### About this task
Because only the count matters, report how many lines in the material hold the string "shoulder" and nothing more.

### Materials provided
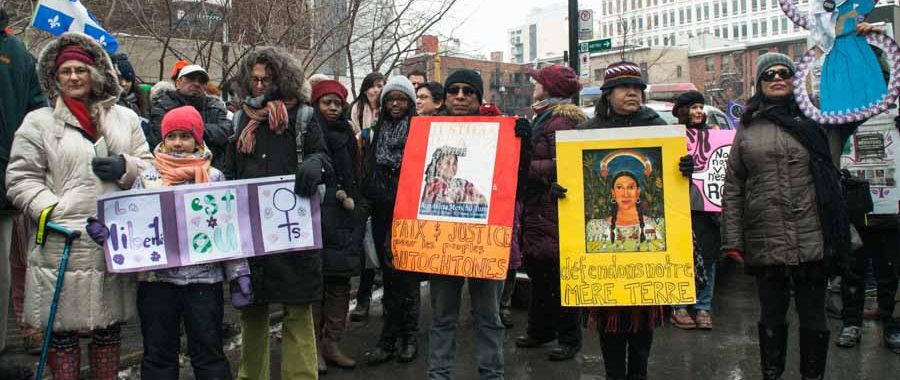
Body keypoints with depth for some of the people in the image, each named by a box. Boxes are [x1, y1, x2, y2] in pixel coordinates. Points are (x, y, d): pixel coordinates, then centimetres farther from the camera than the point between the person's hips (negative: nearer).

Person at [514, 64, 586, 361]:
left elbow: (560, 167, -21)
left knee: (559, 275, -2)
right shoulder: (544, 116, 18)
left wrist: (524, 167, -17)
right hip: (536, 209, 10)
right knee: (538, 272, 17)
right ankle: (540, 330, 30)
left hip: (553, 212, -10)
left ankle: (570, 339, 10)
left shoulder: (560, 120, -14)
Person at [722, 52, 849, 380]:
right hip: (764, 243, 0)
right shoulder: (747, 128, 7)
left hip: (812, 240, 0)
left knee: (813, 316, 10)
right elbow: (732, 188, 4)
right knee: (771, 316, 12)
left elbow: (833, 179, 8)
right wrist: (732, 241, -2)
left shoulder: (814, 120, 7)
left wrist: (842, 235, 2)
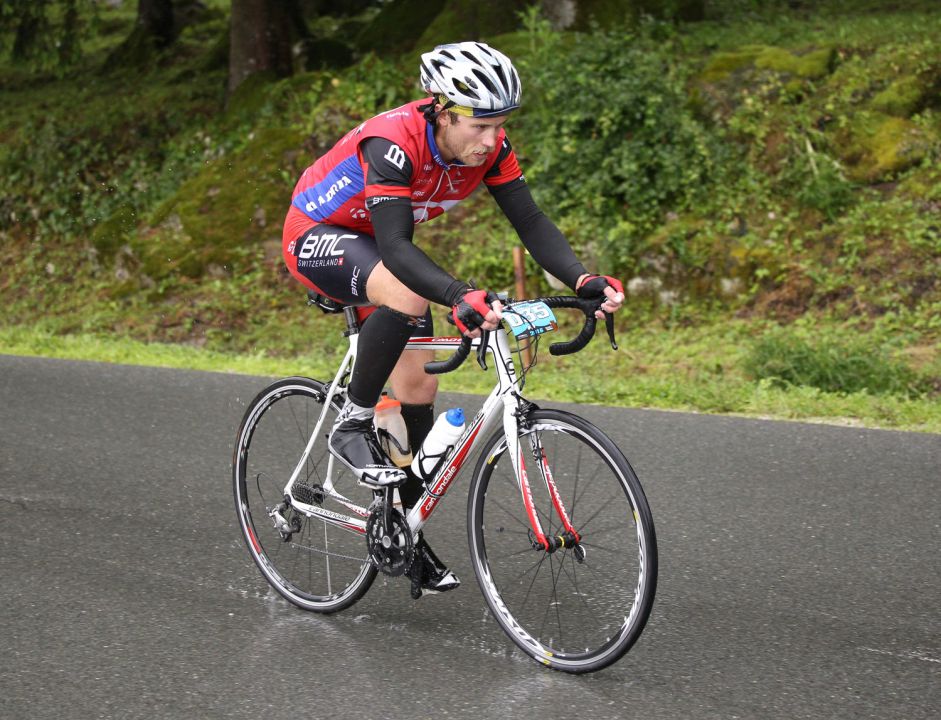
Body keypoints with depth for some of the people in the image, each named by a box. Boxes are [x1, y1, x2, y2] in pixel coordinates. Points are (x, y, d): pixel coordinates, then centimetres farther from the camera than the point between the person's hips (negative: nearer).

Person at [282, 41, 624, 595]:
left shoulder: (490, 147, -17)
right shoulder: (394, 143, -37)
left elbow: (531, 222, -18)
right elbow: (396, 246, -44)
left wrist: (585, 281, -35)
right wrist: (462, 299, -59)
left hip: (378, 244, 7)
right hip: (318, 237, -7)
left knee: (419, 383, 2)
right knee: (409, 295, -37)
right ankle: (353, 426, -18)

### Worked solution
6